The Minimum Information About a Proteomic Experiment documents describe information which should be given along with a proteomic experiment. The parent document describes the processes and principles underpinning the development of a series of domain specific documents which now cover all aspects of a MS-based proteomics workflow.

===MIMIx, molecular interactions===
This document has been developed and maintained by the Molecular Interaction worktrack of the HUPO-PSI (www.psidev.info) and describes the Minimum Information about a Molecular Interaction experiment.

===MIAPAR, protein affinity reagents===
The Minimum Information About a Protein Affinity Reagent has been developed and maintained by the Molecular Interaction worktrack of the HUPO-PSI (www.psidev.info)in conjunction with the HUPO Antibody Initiative and a European consortium of binder producers and seeks to encourage users to improve their description of binding reagents, such as antibodies, used in the process of protein identification.

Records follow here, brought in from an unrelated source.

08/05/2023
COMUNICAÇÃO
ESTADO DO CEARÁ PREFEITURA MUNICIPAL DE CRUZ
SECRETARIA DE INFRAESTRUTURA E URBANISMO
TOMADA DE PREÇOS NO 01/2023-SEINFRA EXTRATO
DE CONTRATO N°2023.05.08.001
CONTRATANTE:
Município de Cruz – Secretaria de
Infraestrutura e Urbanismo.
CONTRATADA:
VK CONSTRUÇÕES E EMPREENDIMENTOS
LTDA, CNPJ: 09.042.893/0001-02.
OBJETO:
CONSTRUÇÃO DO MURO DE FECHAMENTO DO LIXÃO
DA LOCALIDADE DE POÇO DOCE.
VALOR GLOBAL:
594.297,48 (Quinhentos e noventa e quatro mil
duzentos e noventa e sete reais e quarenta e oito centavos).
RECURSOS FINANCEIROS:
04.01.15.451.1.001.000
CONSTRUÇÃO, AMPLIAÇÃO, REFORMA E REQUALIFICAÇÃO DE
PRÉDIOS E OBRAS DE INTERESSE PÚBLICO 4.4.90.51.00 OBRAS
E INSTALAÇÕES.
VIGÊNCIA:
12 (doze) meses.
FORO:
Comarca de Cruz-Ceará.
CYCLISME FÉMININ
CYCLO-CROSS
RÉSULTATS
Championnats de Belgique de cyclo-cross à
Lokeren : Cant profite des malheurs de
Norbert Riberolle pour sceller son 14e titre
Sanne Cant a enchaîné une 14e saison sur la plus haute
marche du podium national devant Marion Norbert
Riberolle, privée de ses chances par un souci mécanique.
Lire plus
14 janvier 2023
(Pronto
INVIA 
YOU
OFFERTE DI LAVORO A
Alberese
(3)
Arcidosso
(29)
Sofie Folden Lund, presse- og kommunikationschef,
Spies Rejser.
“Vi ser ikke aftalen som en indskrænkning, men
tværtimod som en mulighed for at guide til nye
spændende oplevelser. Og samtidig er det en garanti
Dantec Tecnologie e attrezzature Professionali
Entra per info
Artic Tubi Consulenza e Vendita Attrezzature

===MIABE, bioactive entities===
The Minimum Information About a Bioactive Entity was produced by representatives from both large pharma and academia who are looking to improve the description of usually small molecules which bind to, and potentially modulate the activity of, specific targets in a living organism. This document encompasses drug-like molecules as well as herbicides, pesticides and food additives. It is primarily maintained through the EMBL-EBI Industry program (www.ebi.ac.uk/industry).

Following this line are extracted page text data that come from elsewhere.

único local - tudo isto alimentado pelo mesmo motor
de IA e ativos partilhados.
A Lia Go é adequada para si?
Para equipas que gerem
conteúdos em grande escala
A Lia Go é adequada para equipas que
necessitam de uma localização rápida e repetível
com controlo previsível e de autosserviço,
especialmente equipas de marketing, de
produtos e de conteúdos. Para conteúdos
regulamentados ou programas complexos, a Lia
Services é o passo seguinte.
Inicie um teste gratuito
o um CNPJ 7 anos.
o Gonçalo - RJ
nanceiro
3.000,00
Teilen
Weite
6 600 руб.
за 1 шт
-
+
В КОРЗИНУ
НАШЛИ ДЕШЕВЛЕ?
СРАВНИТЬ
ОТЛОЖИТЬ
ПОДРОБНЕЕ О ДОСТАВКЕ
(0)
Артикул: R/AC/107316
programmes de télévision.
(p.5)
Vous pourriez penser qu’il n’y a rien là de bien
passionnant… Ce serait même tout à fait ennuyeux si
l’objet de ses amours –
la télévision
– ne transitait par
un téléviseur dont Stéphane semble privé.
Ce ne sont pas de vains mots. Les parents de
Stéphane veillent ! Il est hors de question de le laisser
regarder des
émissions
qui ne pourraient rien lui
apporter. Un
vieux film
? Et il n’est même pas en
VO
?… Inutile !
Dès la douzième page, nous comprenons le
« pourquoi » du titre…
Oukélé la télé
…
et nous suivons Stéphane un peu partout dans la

===MIGS/MIMS, genome/metagenome sequences===
This specification is being developed by the Genomic Standards Consortium

===Minimum Information about a Flow Cytometry Experiment===
The Minimum Information about a Flow Cytometry Experiment (MIFlowCyt) is a standard related to flow cytometry which establishes criteria to record information on experimental overview, samples, instrumentation and data analysis. It promotes consistent annotation of clinical, biological and technical issues surrounding a flow cytometry experiment.

===MINDR, dual gene expression reporters===
Requires (1) reporting absolute values of reporter readouts, (2) list of positive and negative controls, and (3) sequences of all reporter constructs.

===MIAPA, Phylogenetic Analysis===
Criteria for Minimum Information About a Phylogenetic Analysis were described in 2006.

===MIRAGE, Glycomics ===

The MIRAGE project is supported and coordinated by the Beilstein-Institut to establish guidelines for data handling and processing in glycomics research

===MIRIAM, Minimum Information Required in the Annotation of Models===
The Minimal Information Required In the Annotation of Models (MIRIAM), is a set of rules for the curation and annotation of quantitative models of biological systems.

===MIASE, Minimum Information About a Simulation Experiment===
The Minimum Information About a Simulation Experiment (MIASE) is an effort to standardize the description of simulation experiments in the field of systems biology.

===STRENDA, Standards for Reporting Enzymology Data===

The Standards for Reporting Enzymology Data (STRENDA) is an initiative which specifically focuses on the development of guidelines for reporting (describing metadata) enzymology experiments with the aim to improve the quality of enzymology data published in the scientific literature.